Shareef also argued that the Yameen government had only done commercial deals with Chinese companies, which had no military value. 

“We continue to say over the five years and we challenged the government to present even one shred of evidence, whether we had any untoward arrangement with the Chinese government, which you wouldn’t find. Because our arrangement with China at that time was entirely commercial and there was no military angle to it whatsoever”.

In answer to a query, the senior PPM leader admitted that his party’s contacts with Indian diplomats in Maldives had been limited in recent times. He noted that the Indian embassy had “been in touch a few years ago”, but there has not been much contact “perhaps due to the campaigns”.

He regretted that India had begun to be seen “as the ally of the ruling party rather than as an ally of the Maldives”.

Another former Maldivian foreign minister Ahmed Shaheed, who describes himself as an MDP supporter, pointed out that China had “not put all their eggs in one basket in the Maldives”.

“Even when Nasheed was bashing China hard five-six years ago, Chinese diplomats were reaching out to MDP and taking them to Beijing and talking to them,” said Shaheed, who had been foreign minister between 2005 and 2010. He is currently a Professor of International Human Rights Law at the University of Essex.

He was confident that there would not be any substantial change in foreign policy direction for Maldives after the elections. “They are not going to kick India out. But what they are saying is let’s have more transparency. Let’s make sure that it (agreements) serves Maldives’ interest. They do serve Maldives’ interests but the government has failed to make it clear,” Shaheed told The Wire.

He was critical of the Solih government for its “over-secrecy and over-securitisation of everything Indian”. “The (Solih) government also wanted to close all access to India for the people to serve their own agenda. India was played out by this government by not letting India be seen as a neutral party,” he said.

Daniel Bosley, a British journalist who recently released a book based on his political reporting in the Maldives, noted that the while PPM coalition “captured headlines with its ‘India Out’ campaign, I don’t believe many Maldivians feel an intrusive Indian military presence”.

He termed it as “lazy populism by an opposition that has no democratic vision for the country”. He added, “The nation will pivot back towards China now, though it finds itself deeply indebted to both superpowers.”

Bosley, who had been editor of the Minivan News (later known as Maldives Independent), criticised the MDP for having squandered “an incredible opportunity” to push the democratic transition forward. 

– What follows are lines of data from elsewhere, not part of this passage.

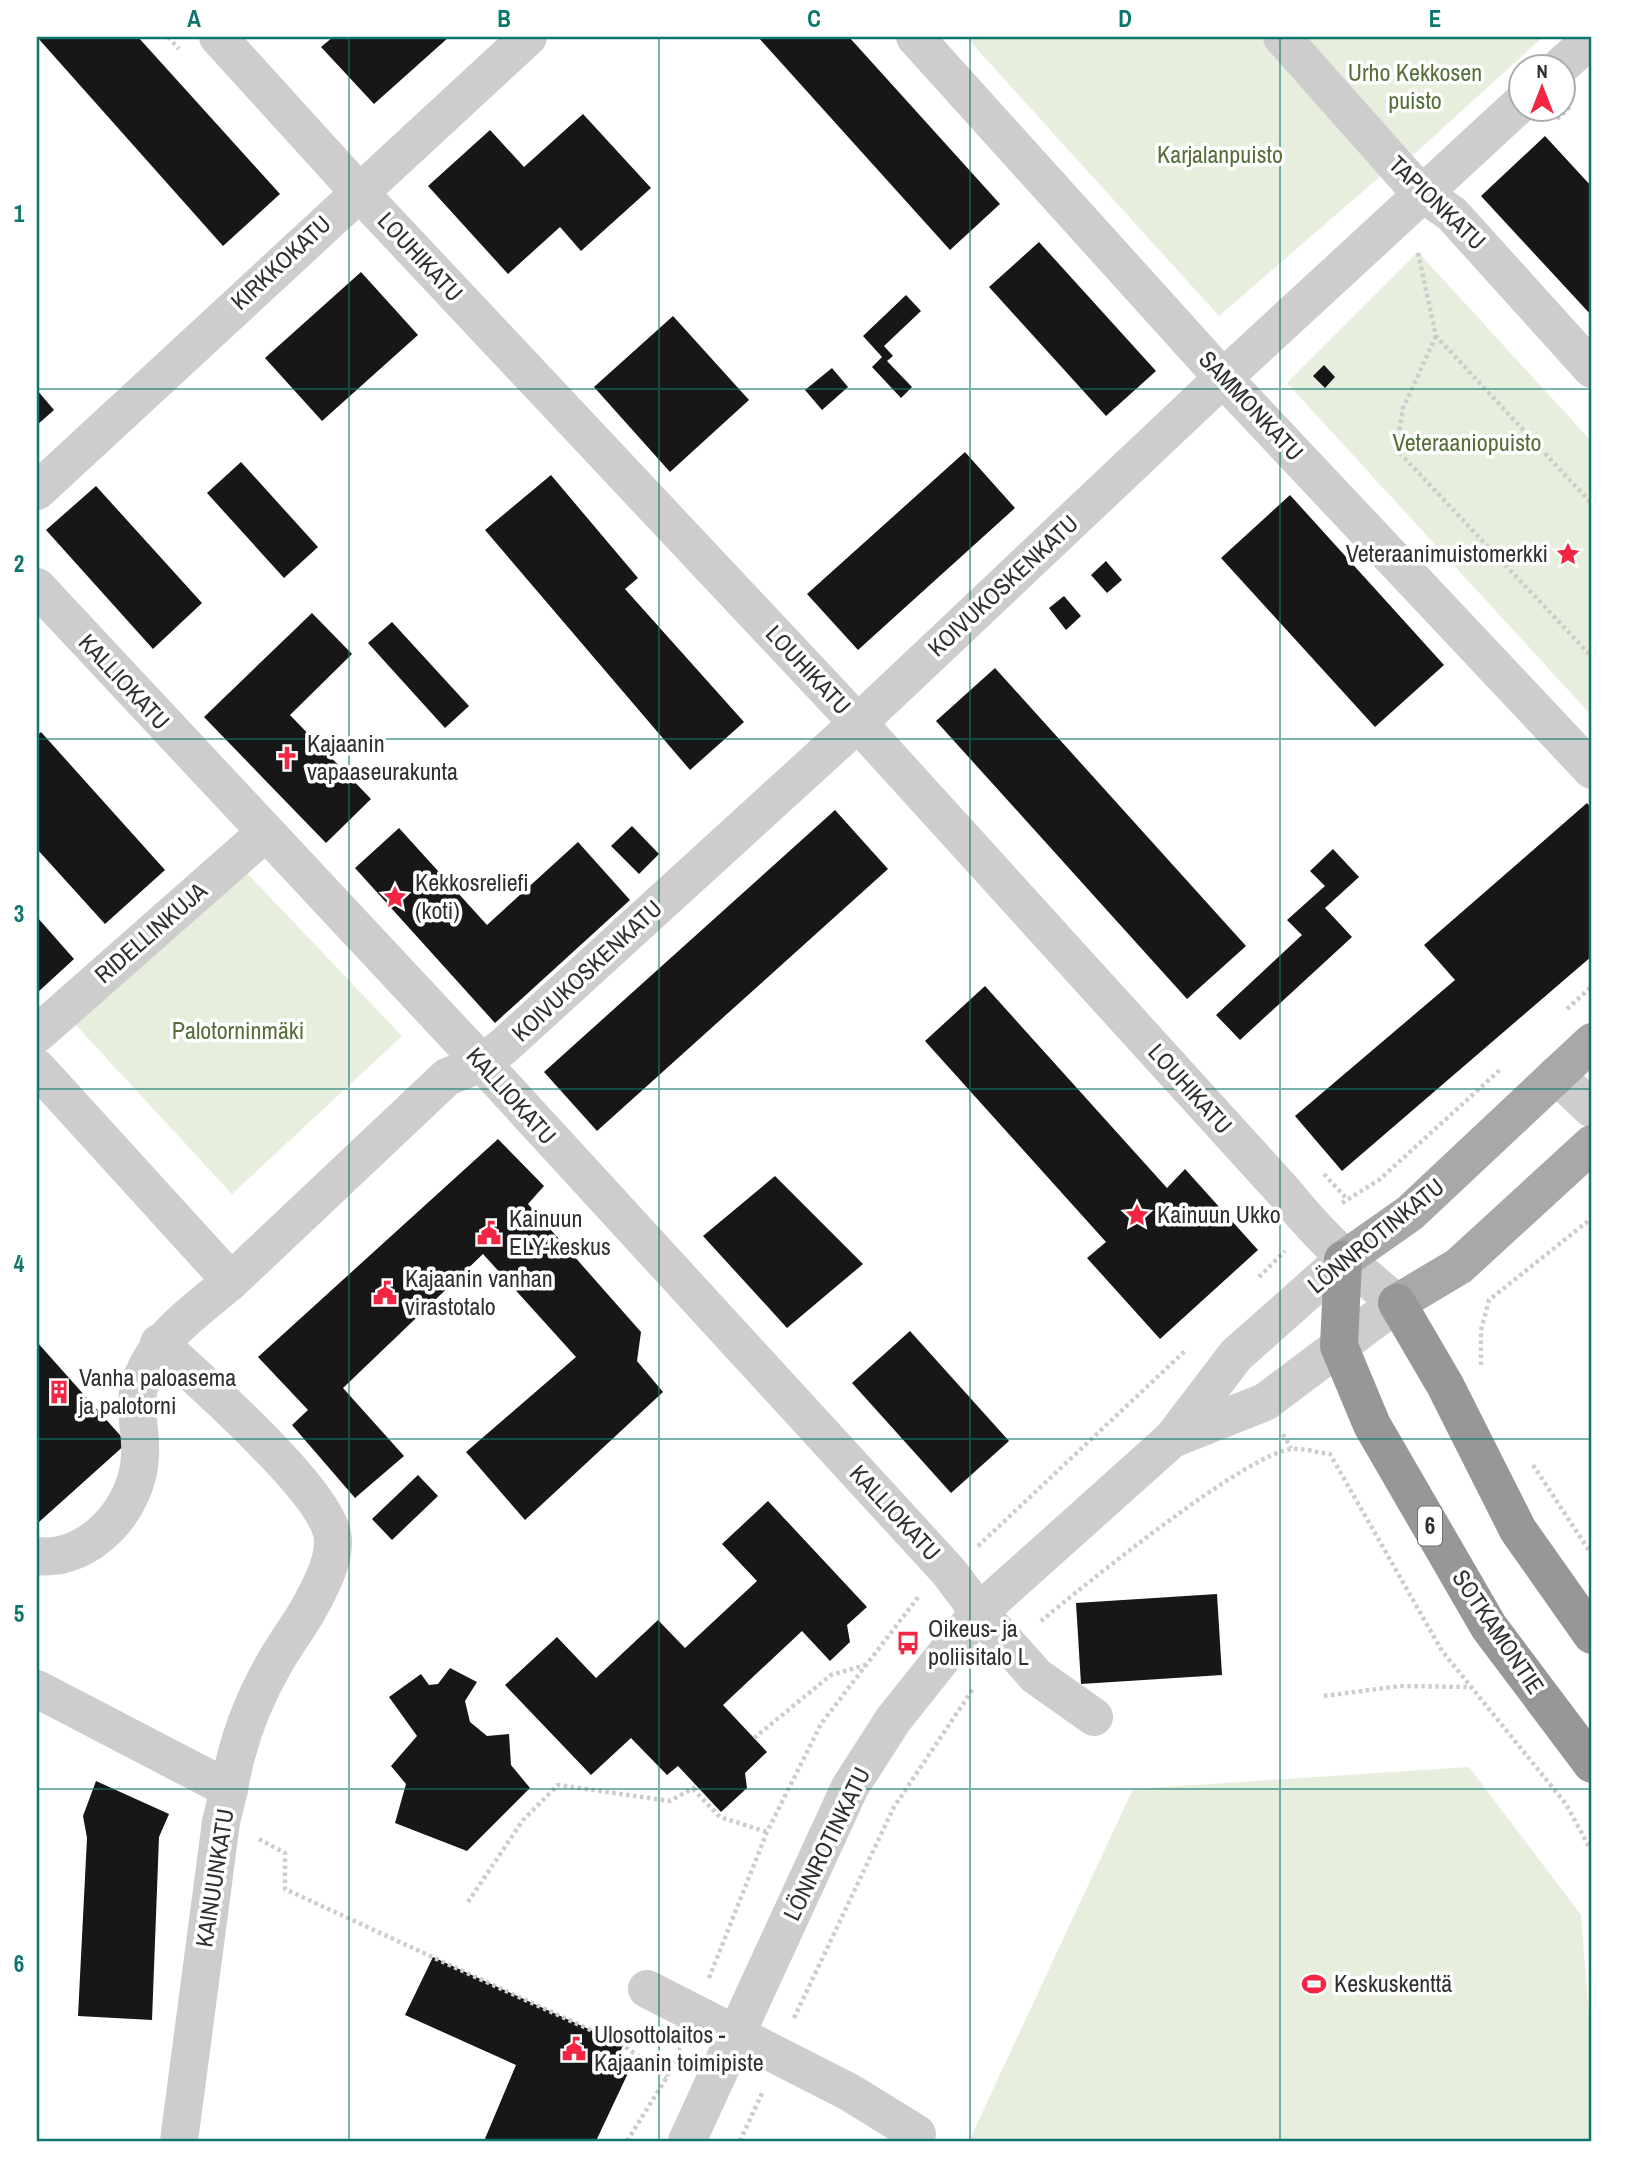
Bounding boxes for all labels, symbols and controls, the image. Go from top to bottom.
text: A [187,3,201,34]
text: B [497,3,511,34]
text: C [807,3,821,34]
text: D [1118,3,1132,34]
text: E [1429,3,1441,34]
north arrow [1506,52,1576,122]
park label: Urho Kekkosen puisto [1348,56,1482,116]
text: N [1536,58,1548,84]
park label: Karjalanpuisto [1157,138,1283,170]
street label: TAPIONKATU [1382,148,1493,256]
text: 1 [14,198,25,229]
street label: LOUHIKATU [371,205,470,308]
street label: KIRKKOKATU [224,208,337,317]
street label: SAMMONKATU [1192,343,1311,467]
park label: Veteraaniopuisto [1393,426,1541,458]
street label: KOIVUKOSKENKATU [920,507,1084,663]
place label: Veteraanimuistomerkki [1346,537,1548,569]
place icon: Veteraanimuistomerkki [1554,540,1582,568]
text: 2 [14,548,24,579]
street label: LOUHIKATU [759,618,858,721]
street label: KALLIOKATU [72,627,177,736]
place label: Kajaanin vapaaseurakunta [307,727,458,787]
church icon: Kajaanin vapaaseurakunta [273,744,301,772]
place label: Kekkosreliefi (koti) [415,866,529,926]
street label: RIDELLINKUJA [87,874,214,990]
place icon: Kekkosreliefi (koti) [381,883,409,911]
street label: KOIVUKOSKENKATU [504,892,668,1048]
text: 3 [14,898,24,929]
park label: Palotorninmäki [172,1014,304,1046]
street label: LOUHIKATU [1142,1036,1240,1140]
street label: KALLIOKATU [460,1040,564,1151]
street label: LÖNNROTINKATU [1300,1170,1450,1300]
place label: Kainuun Ukko [1157,1198,1281,1230]
place icon: Kainuun Ukko [1123,1201,1151,1229]
place label: Kainuun ELY-keskus [509,1202,611,1262]
public building icon: Kainuun ELY-keskus [475,1219,503,1247]
text: 4 [14,1248,25,1279]
place label: Kajaanin vanhan virastotalo [405,1262,553,1322]
public building icon: Kajaanin vanhan virastotalo [371,1279,399,1307]
place label: Vanha paloasema ja palotorni [78,1361,236,1421]
building icon: Vanha paloasema ja palotorni [45,1378,73,1406]
street label: KALLIOKATU [843,1458,948,1567]
road number: 6 [1418,1506,1442,1546]
street label: SOTKAMONTIE [1446,1563,1552,1700]
text: 5 [14,1598,24,1629]
place label: Oikeus- ja poliisitalo L [928,1612,1029,1672]
bus stop icon: Oikeus- ja poliisitalo L [894,1629,922,1657]
street label: LÖNNROTINKATU [775,1762,877,1926]
street label: KAINUUNKATU [187,1806,241,1949]
text: 6 [14,1948,24,1979]
place label: Keskuskenttä [1334,1967,1452,1999]
sports icon: Keskuskenttä [1300,1970,1328,1998]
place label: Ulosottolaitos - Kajaanin toimipiste [594,2018,764,2078]
public building icon: Ulosottolaitos - Kajaanin toimipiste [560,2035,588,2063]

“They were elected to stem the rampant corruption and extremist violence that was taking hold under the previous government. But progress on these fronts has stalled and the party has descended into farcical in-fighting.” The MDP’s split was a major factor in the defeat with Nasheed’s breakaway faction polling a respectable third in the first round of the presidential elections.

He felt that the general populace didn’t see much difference between the Solih and Yameen administrations, “save for a little less violence”.

“I fear this may be the first change we see, with dangerous terrorists – some charged with murdering my former colleague, Ahmed Rilwan – likely to return to the streets,” added Bosley.

One of the main developments a day after the election results was the transfer of former president Yameen, who is serving a sentence of 11 years, to house arrest.

Bosley pointed out this left president-elect Muizzu in precisely the same situation President Solih found himself in five years ago when former President Nasheed returned from exile and was exonerated. “As this election shows, the result was disastrous bickering. Yameen was unhappy that his party contested the election without him as the candidate, but he is also infamously comfortable wielding influence from the shadows.”

Admitting that future tensions between Muizzu and Yameen are inevitable, Shaheed, however, contended that both possessed a pragmatic outlook, which should prevent their personal dynamics from destabilizing the government. “Muizzu is a very pragmatic person. His pragmatism would mean that he would want survival, goodwill and not drama… Yameen is pragmatic enough to know that he shouldn’t sink his own ship.”